With the domestic refrigerator (refer to Figure 4-2), the circulating LP vapour (5) is compressed (1) and then condensed in an air-cooled finned condenser (2). The liquid formed passes to a receiver from where it is forced through the piping to an expansion valve (3) where the pressure is reduced. This causes evaporation of the liquid in the icebox (4), creating low temperatures (-6°C).

This low temperature spreads throughout the rest of the fridge but due to leaks of heat into the system, the temperature in the rest of the fridge is above that of the icebox. The temperature within the fridge is controlled by an adjustable thermostat, which switches the compressor on (if temperature above set point) and off (if temperature below set point).

In the industrial refrigerator, the hot compressed gas is cooled and condensed in a water condenser. The liquid then passes via a reservoir to the expansion valve, which reduces the pressure. The evaporating liquid creates cooling of a brine solution (the secondary refrigerant) surrounding the evaporator.

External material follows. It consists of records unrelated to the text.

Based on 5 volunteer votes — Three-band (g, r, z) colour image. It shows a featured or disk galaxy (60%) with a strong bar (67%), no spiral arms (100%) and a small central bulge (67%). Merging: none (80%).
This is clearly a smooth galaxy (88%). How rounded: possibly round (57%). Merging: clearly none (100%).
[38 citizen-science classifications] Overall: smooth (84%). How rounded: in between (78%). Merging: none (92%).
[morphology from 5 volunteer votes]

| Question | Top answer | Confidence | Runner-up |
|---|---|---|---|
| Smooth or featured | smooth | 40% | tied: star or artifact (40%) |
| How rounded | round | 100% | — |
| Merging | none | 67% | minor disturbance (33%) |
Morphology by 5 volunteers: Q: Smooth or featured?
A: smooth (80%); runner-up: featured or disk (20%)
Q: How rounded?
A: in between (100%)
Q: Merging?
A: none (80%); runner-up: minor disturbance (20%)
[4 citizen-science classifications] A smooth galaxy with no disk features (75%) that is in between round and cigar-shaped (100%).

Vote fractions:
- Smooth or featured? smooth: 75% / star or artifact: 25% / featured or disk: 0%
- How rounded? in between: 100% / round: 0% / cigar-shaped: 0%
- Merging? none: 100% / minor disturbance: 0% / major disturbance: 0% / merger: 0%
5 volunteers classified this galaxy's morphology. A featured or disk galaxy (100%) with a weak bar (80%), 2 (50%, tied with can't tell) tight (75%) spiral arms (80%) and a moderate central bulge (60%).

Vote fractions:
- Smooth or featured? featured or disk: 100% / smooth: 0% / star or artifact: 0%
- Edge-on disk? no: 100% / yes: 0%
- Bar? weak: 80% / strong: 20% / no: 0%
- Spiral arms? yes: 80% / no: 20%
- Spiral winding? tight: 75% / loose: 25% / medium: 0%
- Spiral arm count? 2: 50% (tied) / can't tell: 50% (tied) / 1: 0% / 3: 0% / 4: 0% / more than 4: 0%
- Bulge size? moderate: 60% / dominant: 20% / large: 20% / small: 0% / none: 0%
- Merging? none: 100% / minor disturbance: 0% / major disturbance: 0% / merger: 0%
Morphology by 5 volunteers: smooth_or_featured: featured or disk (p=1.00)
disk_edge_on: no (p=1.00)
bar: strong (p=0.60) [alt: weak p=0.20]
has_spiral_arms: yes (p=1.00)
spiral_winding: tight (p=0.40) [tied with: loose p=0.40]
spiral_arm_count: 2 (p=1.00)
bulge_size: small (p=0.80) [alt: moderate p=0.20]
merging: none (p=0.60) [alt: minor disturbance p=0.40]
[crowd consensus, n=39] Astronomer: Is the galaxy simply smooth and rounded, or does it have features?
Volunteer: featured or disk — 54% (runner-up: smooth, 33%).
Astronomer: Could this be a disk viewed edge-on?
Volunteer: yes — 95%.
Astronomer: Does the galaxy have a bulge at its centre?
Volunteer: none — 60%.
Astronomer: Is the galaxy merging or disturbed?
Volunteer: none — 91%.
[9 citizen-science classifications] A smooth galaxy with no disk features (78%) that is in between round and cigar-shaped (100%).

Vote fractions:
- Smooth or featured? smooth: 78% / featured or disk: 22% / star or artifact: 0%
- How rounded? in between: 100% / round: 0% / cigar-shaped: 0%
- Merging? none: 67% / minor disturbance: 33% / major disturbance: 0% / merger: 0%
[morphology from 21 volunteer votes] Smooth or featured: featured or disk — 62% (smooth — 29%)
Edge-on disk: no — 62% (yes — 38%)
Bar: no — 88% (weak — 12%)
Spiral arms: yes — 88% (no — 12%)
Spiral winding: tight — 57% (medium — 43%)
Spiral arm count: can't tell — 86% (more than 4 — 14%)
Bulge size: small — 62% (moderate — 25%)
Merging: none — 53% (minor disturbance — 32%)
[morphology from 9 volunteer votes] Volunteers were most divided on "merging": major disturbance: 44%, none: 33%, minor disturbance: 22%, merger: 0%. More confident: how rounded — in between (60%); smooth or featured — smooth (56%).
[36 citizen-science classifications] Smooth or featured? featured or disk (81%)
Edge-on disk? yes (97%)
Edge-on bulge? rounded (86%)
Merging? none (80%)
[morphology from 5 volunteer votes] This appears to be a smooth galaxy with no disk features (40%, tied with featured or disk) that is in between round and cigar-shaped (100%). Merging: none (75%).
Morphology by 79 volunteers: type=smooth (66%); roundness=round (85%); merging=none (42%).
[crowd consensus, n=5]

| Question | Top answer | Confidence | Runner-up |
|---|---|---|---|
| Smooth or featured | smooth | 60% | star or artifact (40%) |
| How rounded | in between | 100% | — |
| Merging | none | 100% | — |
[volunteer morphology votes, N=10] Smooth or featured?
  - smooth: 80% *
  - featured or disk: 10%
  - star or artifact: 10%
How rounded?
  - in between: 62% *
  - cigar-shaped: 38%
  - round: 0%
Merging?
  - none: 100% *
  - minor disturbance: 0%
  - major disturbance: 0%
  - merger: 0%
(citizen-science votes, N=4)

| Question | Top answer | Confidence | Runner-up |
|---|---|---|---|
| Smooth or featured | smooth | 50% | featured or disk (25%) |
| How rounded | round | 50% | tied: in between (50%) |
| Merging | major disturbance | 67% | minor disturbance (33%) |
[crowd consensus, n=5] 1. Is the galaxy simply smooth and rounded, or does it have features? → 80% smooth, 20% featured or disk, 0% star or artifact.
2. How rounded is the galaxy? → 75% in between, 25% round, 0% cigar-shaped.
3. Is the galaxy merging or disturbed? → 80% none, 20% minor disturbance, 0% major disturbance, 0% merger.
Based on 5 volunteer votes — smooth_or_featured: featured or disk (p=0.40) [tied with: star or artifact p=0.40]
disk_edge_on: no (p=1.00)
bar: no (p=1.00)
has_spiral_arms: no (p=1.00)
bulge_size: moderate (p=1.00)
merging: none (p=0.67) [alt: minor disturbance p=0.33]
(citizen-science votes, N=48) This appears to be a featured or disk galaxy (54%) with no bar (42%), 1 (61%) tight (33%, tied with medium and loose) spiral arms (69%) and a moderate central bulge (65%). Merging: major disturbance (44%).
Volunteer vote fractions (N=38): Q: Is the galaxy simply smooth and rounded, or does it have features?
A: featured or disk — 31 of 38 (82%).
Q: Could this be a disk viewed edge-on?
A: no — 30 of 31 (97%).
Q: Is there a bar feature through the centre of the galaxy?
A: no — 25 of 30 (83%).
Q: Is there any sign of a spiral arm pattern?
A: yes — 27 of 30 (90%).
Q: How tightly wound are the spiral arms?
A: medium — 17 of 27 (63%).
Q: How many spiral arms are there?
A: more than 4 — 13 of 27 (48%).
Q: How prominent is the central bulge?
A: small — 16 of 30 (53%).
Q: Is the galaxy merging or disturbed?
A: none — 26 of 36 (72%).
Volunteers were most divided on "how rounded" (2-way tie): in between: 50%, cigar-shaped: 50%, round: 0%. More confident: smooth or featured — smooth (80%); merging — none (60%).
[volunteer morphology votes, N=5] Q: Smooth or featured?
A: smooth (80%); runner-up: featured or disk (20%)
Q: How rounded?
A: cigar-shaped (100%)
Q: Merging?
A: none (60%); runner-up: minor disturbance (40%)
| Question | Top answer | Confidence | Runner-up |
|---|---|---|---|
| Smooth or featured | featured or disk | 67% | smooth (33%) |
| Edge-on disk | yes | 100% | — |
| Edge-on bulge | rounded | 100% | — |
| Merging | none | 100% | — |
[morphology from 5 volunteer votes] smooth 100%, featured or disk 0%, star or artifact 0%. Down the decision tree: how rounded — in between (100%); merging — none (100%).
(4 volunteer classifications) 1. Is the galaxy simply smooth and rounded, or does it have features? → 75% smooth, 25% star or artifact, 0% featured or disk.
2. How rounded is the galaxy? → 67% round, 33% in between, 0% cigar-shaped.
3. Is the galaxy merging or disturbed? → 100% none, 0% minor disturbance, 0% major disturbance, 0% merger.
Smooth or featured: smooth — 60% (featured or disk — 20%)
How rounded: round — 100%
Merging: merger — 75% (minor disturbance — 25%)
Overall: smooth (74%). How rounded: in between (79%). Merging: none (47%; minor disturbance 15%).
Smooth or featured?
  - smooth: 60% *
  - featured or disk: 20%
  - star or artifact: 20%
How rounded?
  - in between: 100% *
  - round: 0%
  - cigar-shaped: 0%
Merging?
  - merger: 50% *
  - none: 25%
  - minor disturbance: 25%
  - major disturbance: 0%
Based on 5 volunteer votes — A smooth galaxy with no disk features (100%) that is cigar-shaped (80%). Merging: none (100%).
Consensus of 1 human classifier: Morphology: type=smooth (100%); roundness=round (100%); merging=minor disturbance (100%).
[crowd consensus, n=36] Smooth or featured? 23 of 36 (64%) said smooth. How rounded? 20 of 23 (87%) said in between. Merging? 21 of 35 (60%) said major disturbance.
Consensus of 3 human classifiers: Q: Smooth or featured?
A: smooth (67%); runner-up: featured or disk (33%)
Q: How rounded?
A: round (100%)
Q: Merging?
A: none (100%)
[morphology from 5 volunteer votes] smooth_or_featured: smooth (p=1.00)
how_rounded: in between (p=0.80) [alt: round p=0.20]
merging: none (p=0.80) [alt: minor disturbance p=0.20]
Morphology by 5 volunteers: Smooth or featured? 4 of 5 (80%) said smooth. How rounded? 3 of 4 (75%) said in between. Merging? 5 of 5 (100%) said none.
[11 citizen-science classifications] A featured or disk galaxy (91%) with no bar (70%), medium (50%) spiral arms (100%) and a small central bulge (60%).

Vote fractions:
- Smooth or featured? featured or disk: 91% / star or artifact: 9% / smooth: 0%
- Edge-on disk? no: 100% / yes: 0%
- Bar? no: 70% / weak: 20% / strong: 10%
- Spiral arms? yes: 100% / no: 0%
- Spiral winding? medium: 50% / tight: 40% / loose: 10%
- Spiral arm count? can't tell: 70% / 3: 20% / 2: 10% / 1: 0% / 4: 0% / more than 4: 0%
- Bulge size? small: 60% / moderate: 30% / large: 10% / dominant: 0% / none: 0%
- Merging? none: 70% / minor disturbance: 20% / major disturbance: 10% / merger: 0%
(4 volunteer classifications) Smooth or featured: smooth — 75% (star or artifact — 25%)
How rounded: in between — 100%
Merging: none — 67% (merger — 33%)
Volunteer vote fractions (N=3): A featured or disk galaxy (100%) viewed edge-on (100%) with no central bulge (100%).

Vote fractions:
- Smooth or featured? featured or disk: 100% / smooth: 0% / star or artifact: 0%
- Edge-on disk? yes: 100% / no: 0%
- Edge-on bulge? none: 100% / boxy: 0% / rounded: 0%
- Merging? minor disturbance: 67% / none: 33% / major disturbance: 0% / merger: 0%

This cooled brine solution is then pumped through a system of pipes within the vessel to be cooled. This helps to spread the cold from a single point (the evaporator) throughout the whole of the vessel to be cooled. (This can be compared to a fire in one room trying to heat up a whole house compared to a central heating boiler in one room with pipes and radiators in other rooms). In this case the low temperature in the vessel is controlled by both the temperature in the evaporator and the rate of circulation of the brine.

4.6 Summary

The vapour compression refrigeration system consists of five stages:

a primary refrigerant gas is compressed by a compressor (usually of the reciprocating or centrifugal type). Any oil contamination of the primary refrigerant must be removed at this stage.

cooling the pressurised gas to ambient temperature and condensing: it into a liquid in a heat exchanger (either a finned air cooled type or a water cooled, shell and tube heat exchanger).

reducing the pressure on the liquid by passing it through an expansion valve (a pressure reducing valve which may be thermostatically controlled) causing cooling of the liquid.

evaporating the liquid to form a gas in an evaporator by adding heat from the atmosphere or from a secondary refrigerant.

re-cycling the gas back to the compressor using a system of lagged pipework.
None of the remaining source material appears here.